## What the exercise asks
Filter the listing below, keeping every line that holds "quitter".
────
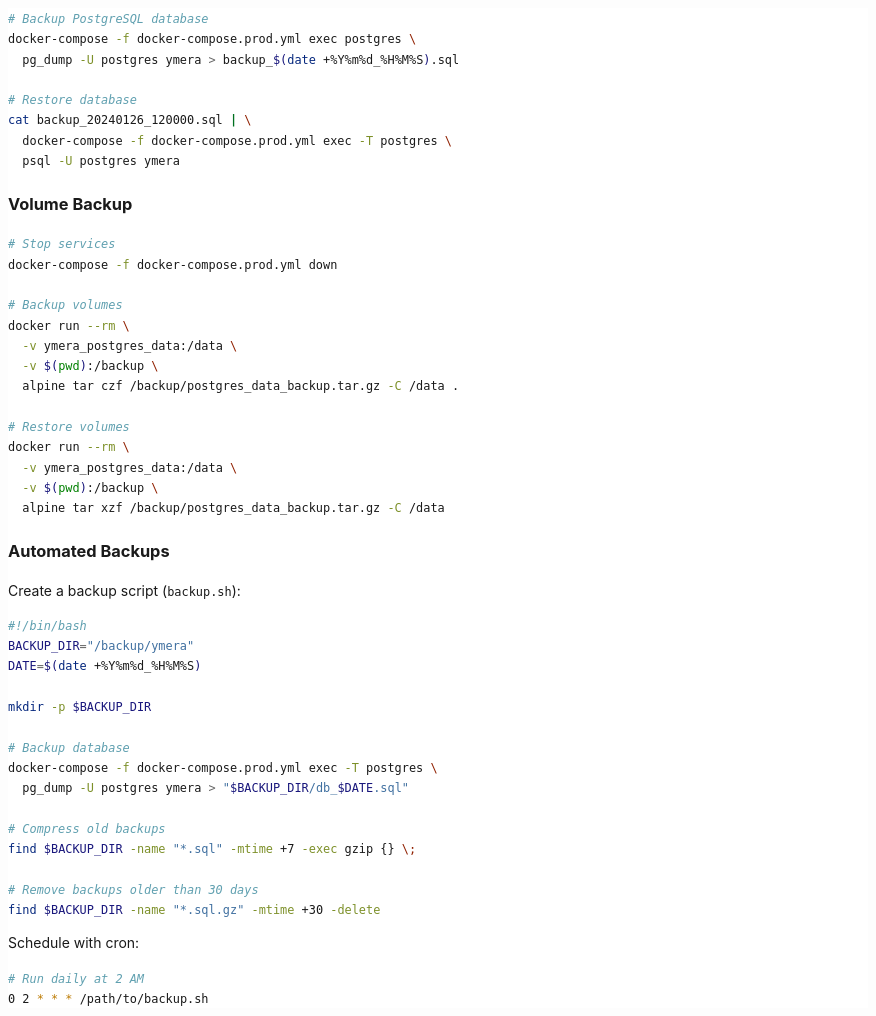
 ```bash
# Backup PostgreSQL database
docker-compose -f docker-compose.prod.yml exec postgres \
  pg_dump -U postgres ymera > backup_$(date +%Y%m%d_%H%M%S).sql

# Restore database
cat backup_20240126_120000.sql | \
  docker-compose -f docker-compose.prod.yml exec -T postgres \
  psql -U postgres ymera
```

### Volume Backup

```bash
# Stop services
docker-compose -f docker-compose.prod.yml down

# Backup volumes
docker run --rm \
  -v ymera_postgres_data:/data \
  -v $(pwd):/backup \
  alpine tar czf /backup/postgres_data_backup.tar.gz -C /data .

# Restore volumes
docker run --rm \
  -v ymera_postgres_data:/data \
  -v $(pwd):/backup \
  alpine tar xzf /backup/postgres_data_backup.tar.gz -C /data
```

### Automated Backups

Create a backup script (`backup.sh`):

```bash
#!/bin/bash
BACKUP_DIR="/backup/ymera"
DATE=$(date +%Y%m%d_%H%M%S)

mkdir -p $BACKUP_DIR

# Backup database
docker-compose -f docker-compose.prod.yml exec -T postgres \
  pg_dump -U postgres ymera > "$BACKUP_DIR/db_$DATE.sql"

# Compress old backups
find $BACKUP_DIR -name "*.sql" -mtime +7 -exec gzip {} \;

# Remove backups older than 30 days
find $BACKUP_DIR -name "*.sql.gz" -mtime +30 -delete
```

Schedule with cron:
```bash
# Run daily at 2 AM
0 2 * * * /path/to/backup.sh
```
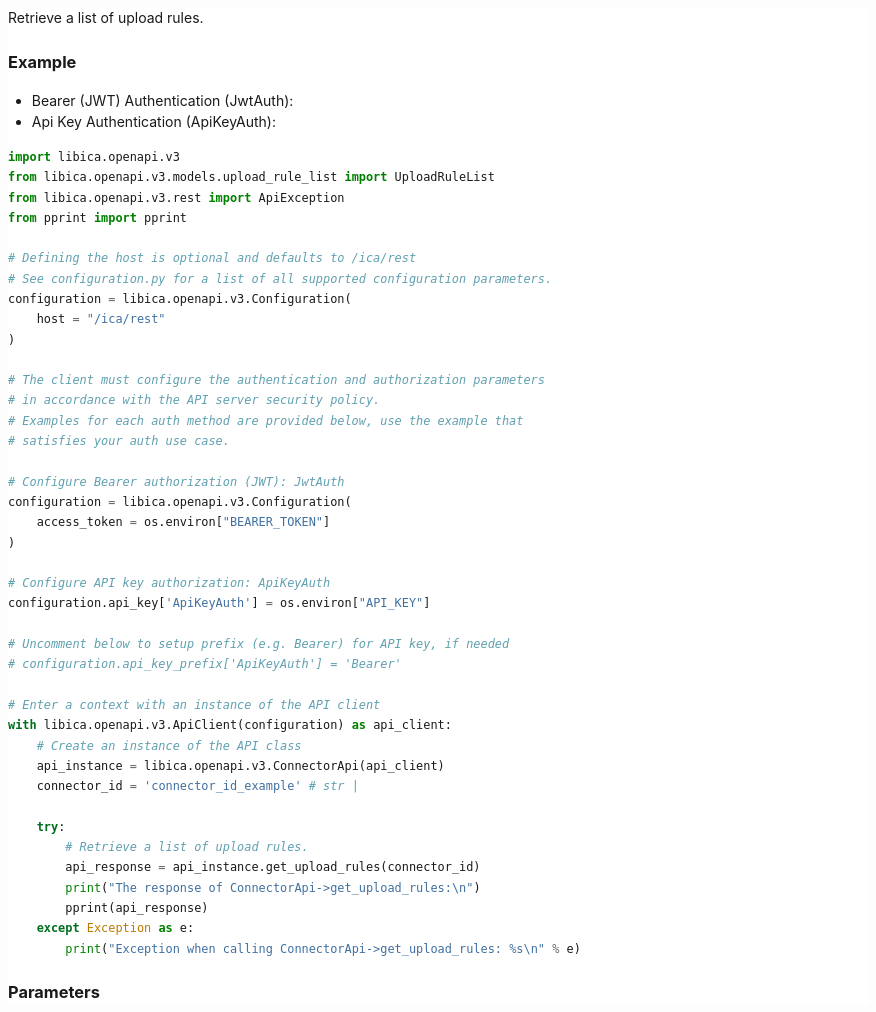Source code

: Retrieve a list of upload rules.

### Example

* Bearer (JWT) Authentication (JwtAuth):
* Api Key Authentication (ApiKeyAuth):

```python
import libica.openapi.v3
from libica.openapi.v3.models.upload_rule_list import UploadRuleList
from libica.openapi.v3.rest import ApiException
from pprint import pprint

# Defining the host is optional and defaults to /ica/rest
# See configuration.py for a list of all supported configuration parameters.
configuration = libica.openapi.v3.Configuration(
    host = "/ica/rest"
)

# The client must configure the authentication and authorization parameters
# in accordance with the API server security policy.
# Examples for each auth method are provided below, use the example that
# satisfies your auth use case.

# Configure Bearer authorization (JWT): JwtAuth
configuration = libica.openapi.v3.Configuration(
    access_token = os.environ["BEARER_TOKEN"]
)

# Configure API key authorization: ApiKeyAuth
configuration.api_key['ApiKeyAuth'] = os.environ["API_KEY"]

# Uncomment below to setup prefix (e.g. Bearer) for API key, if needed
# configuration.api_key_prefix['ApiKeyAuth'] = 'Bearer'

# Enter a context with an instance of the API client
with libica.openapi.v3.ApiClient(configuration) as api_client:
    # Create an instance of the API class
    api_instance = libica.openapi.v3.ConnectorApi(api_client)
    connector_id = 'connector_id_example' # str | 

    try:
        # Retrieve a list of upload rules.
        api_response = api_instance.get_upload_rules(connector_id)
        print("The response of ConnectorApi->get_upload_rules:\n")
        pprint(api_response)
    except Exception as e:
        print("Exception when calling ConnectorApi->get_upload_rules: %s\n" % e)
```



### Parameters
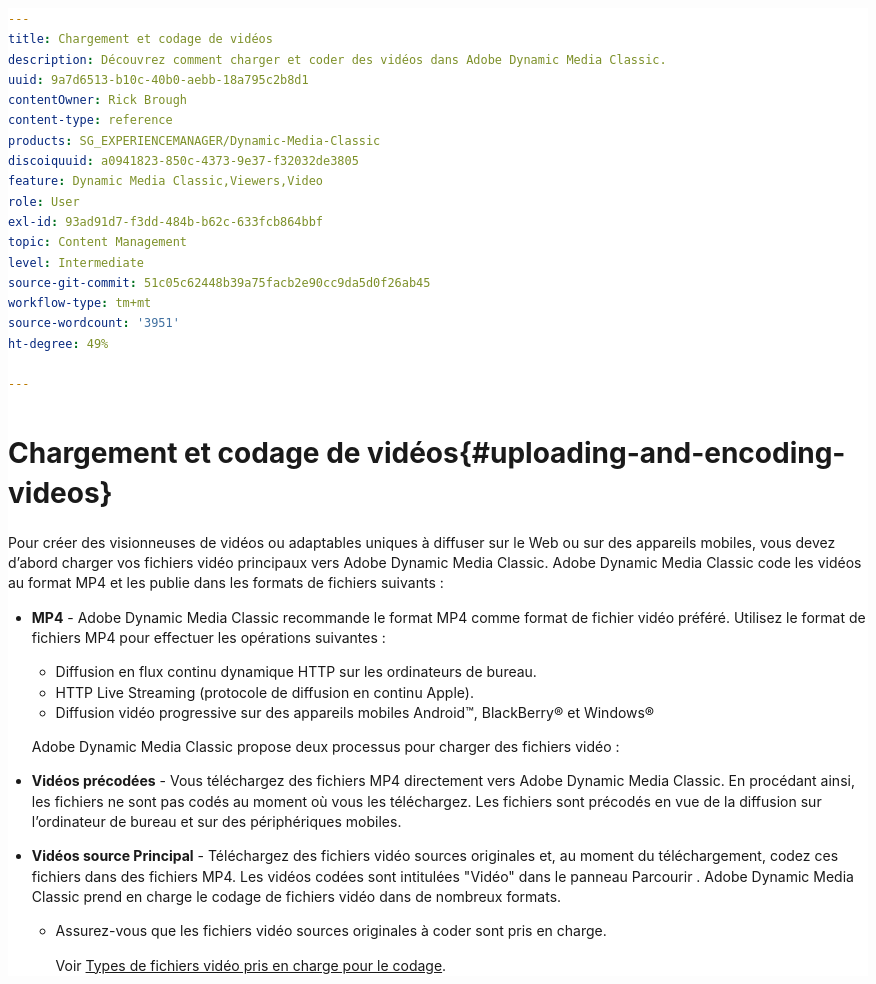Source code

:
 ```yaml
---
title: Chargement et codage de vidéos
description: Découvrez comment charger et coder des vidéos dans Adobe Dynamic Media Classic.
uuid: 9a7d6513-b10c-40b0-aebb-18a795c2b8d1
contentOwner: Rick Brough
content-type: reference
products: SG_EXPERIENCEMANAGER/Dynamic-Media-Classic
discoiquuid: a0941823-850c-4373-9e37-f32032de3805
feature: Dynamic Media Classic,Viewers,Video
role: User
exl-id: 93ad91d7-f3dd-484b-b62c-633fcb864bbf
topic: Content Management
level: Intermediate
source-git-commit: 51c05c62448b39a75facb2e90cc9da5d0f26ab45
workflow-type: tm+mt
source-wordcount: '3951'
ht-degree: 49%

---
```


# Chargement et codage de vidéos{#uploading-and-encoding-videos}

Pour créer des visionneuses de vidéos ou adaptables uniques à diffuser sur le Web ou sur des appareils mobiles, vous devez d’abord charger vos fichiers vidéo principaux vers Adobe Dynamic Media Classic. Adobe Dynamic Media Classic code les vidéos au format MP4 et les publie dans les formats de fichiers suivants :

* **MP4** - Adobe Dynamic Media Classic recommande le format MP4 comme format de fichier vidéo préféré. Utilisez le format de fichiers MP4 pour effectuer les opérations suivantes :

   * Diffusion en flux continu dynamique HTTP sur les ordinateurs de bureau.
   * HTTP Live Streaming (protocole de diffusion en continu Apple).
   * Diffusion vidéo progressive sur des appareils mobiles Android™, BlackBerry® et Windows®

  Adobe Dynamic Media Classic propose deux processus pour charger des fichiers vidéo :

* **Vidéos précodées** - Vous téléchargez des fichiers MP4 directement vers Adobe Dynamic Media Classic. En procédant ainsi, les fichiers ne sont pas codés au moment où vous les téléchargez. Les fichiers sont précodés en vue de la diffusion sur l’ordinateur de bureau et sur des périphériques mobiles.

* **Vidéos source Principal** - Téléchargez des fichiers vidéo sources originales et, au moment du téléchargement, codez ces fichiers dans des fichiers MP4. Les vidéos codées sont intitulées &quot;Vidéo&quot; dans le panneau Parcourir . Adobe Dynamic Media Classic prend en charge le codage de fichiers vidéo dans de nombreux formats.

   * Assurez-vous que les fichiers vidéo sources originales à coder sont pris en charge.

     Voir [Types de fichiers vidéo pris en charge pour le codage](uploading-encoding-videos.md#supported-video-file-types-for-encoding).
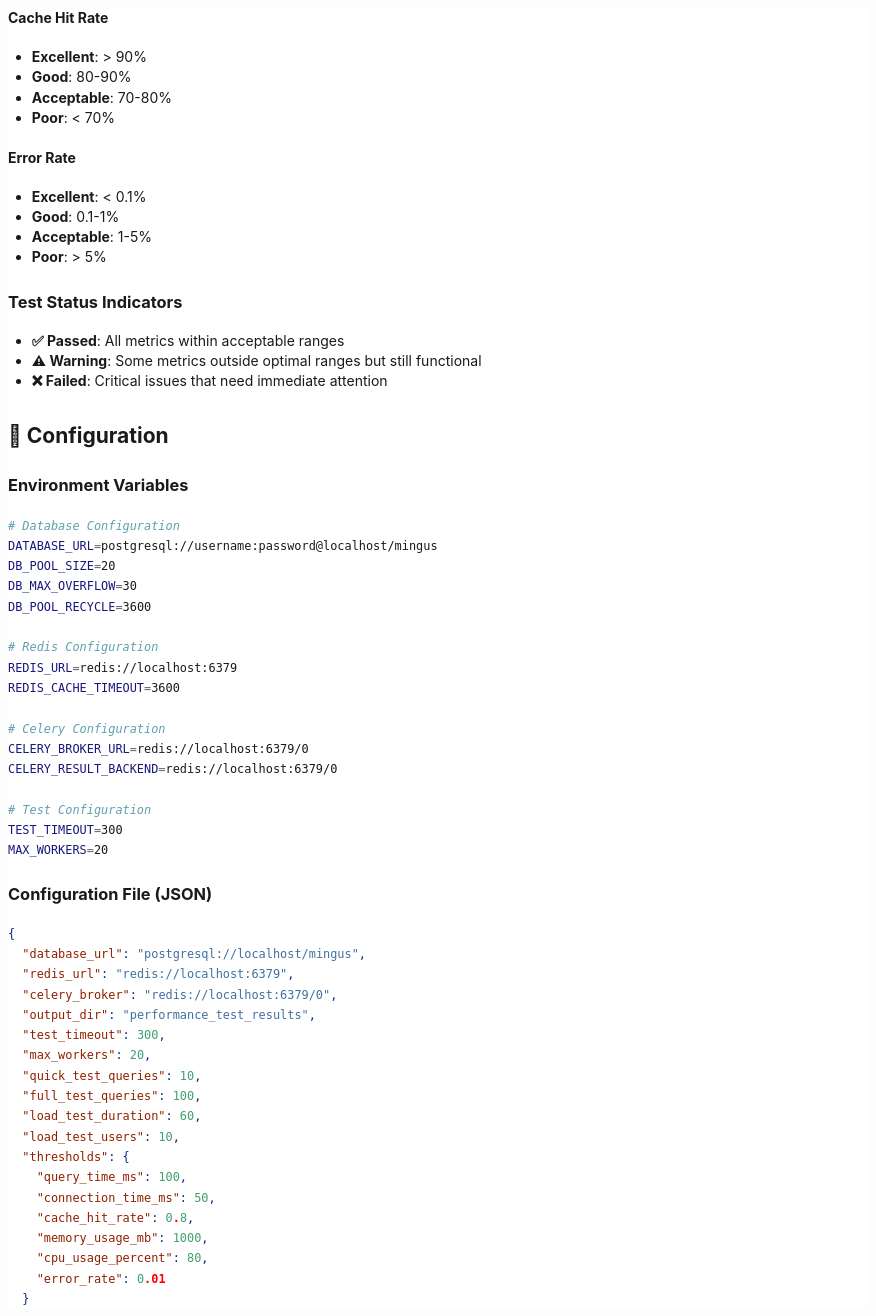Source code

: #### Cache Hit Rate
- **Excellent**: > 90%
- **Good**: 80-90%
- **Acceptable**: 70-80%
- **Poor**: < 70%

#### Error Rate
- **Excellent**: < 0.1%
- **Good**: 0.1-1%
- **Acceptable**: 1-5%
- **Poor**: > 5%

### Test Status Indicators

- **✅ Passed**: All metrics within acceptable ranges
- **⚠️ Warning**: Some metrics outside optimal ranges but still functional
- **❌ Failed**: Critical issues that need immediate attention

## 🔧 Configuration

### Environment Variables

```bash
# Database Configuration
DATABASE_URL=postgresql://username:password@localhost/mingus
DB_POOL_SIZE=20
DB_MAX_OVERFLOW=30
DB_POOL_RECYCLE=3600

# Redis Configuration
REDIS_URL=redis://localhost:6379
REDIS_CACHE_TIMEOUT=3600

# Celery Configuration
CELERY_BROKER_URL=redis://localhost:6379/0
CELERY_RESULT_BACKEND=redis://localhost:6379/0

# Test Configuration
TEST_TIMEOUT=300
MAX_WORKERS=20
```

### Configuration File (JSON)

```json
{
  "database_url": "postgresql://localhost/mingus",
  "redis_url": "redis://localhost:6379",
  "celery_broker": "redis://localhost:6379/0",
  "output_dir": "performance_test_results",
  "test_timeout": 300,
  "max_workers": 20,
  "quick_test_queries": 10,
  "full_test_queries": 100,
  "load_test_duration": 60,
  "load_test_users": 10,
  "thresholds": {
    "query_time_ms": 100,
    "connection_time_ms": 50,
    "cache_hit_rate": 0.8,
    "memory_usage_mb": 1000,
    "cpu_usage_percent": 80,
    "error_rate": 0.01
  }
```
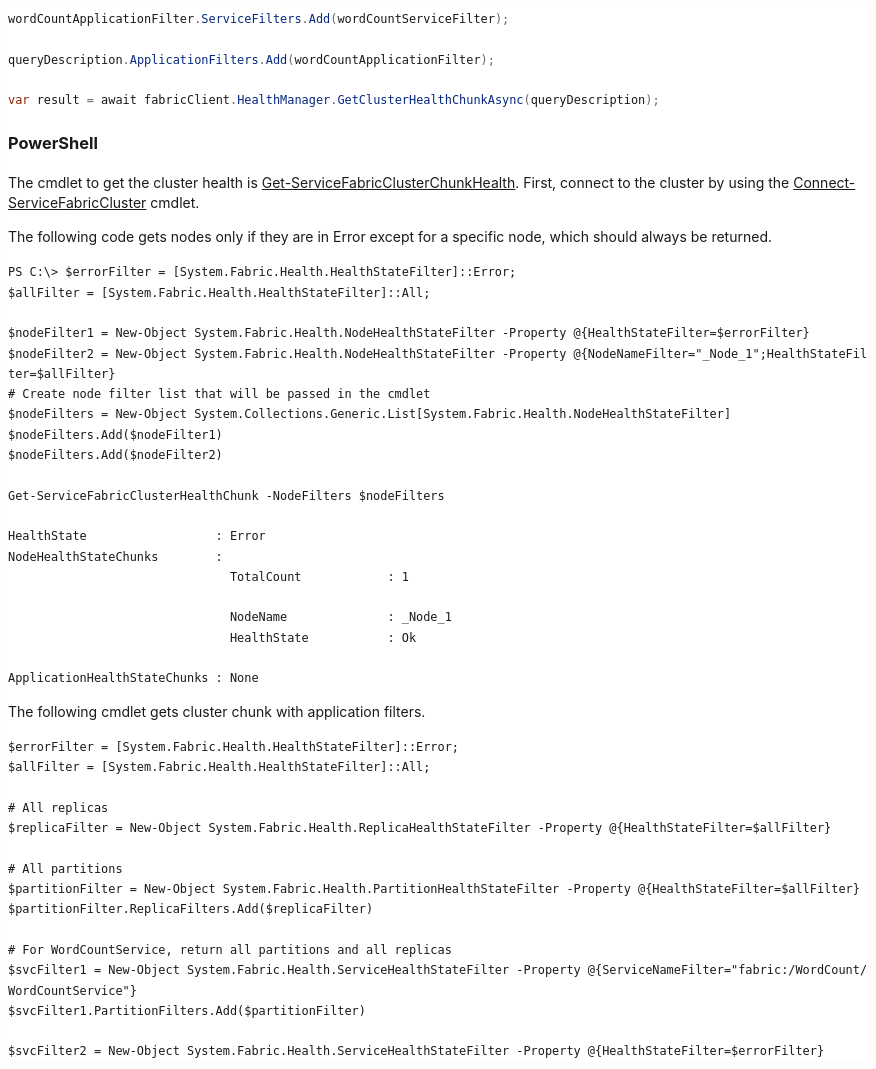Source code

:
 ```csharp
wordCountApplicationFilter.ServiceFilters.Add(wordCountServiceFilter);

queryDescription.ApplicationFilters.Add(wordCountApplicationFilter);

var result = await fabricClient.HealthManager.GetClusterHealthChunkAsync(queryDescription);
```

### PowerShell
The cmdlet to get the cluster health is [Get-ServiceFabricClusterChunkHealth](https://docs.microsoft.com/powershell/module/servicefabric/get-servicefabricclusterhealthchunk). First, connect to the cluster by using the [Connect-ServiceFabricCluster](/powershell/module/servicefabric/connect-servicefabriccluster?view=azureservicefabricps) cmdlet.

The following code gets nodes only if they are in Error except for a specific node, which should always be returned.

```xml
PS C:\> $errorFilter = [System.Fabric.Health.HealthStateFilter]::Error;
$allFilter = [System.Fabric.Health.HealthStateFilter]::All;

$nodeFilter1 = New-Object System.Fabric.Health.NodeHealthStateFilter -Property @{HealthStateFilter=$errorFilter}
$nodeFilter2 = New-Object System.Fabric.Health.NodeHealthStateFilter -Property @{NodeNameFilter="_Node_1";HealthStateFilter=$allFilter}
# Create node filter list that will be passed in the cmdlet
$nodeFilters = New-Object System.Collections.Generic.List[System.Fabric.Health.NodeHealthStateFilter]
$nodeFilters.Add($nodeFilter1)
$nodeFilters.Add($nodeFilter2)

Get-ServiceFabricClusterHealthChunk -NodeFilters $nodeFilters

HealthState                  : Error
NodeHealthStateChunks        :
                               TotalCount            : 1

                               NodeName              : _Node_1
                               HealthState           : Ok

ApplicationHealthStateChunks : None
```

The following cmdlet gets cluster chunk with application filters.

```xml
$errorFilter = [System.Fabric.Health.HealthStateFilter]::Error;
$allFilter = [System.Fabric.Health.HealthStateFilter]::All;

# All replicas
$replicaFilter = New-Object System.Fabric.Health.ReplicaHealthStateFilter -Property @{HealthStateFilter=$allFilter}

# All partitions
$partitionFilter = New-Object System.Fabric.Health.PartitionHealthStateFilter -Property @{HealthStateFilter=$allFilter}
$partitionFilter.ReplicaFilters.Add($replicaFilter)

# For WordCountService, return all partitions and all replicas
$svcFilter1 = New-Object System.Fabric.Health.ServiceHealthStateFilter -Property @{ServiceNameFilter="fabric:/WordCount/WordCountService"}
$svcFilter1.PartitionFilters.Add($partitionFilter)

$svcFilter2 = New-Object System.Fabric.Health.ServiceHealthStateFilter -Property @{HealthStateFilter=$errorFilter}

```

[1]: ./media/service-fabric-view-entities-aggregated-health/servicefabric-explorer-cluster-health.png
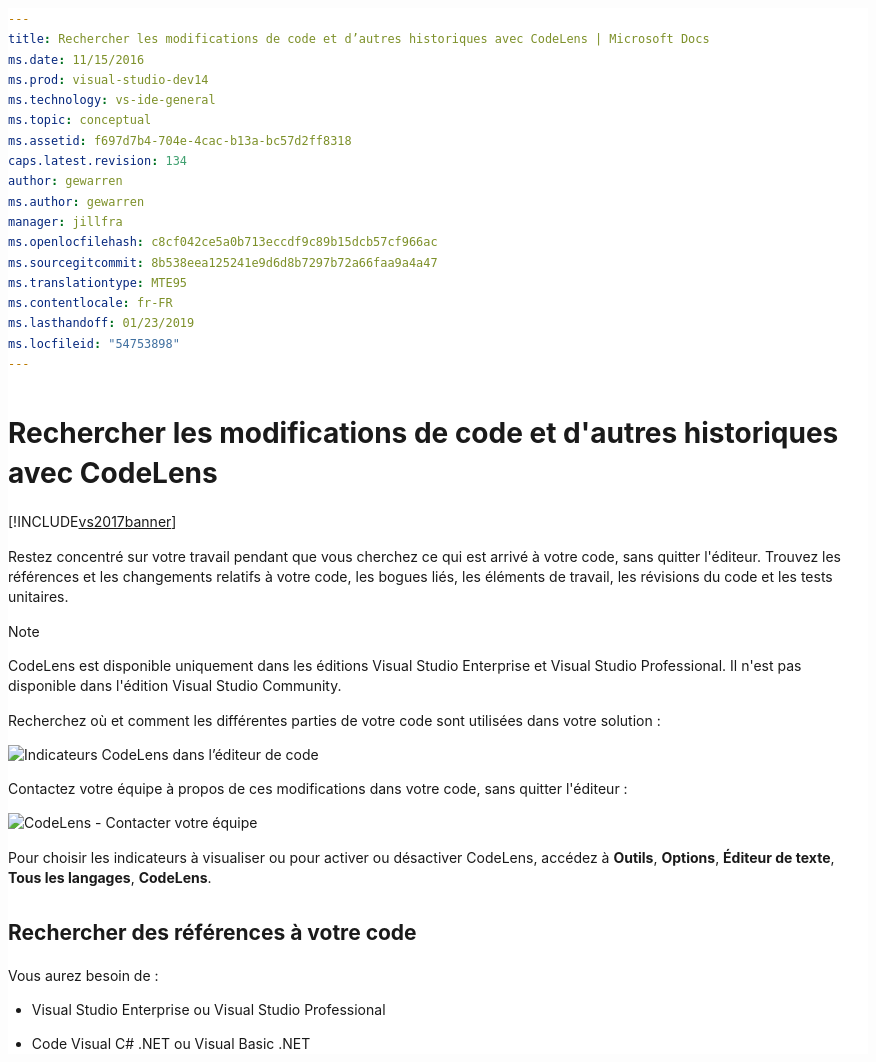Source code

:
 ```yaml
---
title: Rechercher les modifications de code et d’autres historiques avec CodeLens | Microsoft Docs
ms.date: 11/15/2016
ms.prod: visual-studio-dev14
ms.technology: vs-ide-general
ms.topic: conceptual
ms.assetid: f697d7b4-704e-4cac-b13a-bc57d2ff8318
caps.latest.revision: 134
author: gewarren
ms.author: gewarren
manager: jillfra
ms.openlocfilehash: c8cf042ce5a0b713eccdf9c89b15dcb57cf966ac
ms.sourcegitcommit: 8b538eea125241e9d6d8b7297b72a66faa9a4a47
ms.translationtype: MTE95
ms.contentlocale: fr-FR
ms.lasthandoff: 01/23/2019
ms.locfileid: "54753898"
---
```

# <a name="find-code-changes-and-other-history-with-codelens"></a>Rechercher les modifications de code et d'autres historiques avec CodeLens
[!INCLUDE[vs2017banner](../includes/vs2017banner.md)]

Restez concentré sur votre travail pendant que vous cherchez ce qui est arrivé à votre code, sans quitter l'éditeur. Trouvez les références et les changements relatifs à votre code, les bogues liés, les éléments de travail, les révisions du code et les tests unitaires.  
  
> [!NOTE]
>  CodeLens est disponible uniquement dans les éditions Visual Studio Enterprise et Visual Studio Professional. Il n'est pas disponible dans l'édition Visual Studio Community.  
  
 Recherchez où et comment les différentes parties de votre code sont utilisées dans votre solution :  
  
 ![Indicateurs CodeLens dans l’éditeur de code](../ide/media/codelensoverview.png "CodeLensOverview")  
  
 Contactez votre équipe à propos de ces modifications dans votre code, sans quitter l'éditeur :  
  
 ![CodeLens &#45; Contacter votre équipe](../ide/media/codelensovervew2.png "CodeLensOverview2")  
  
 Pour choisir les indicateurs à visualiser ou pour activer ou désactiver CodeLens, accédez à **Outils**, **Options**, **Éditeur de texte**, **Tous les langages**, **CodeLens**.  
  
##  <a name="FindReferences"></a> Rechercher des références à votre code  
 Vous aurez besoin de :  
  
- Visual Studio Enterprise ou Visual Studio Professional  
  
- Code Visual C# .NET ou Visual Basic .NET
────
## Solution below
Restez concentré sur votre travail pendant que vous cherchez ce qui est arrivé à votre code, sans quitter l'éditeur. Trouvez les références et les changements relatifs à votre code, les bogues liés, les éléments de travail, les révisions du code et les tests unitaires.  
 Contactez votre équipe à propos de ces modifications dans votre code, sans quitter l'éditeur :  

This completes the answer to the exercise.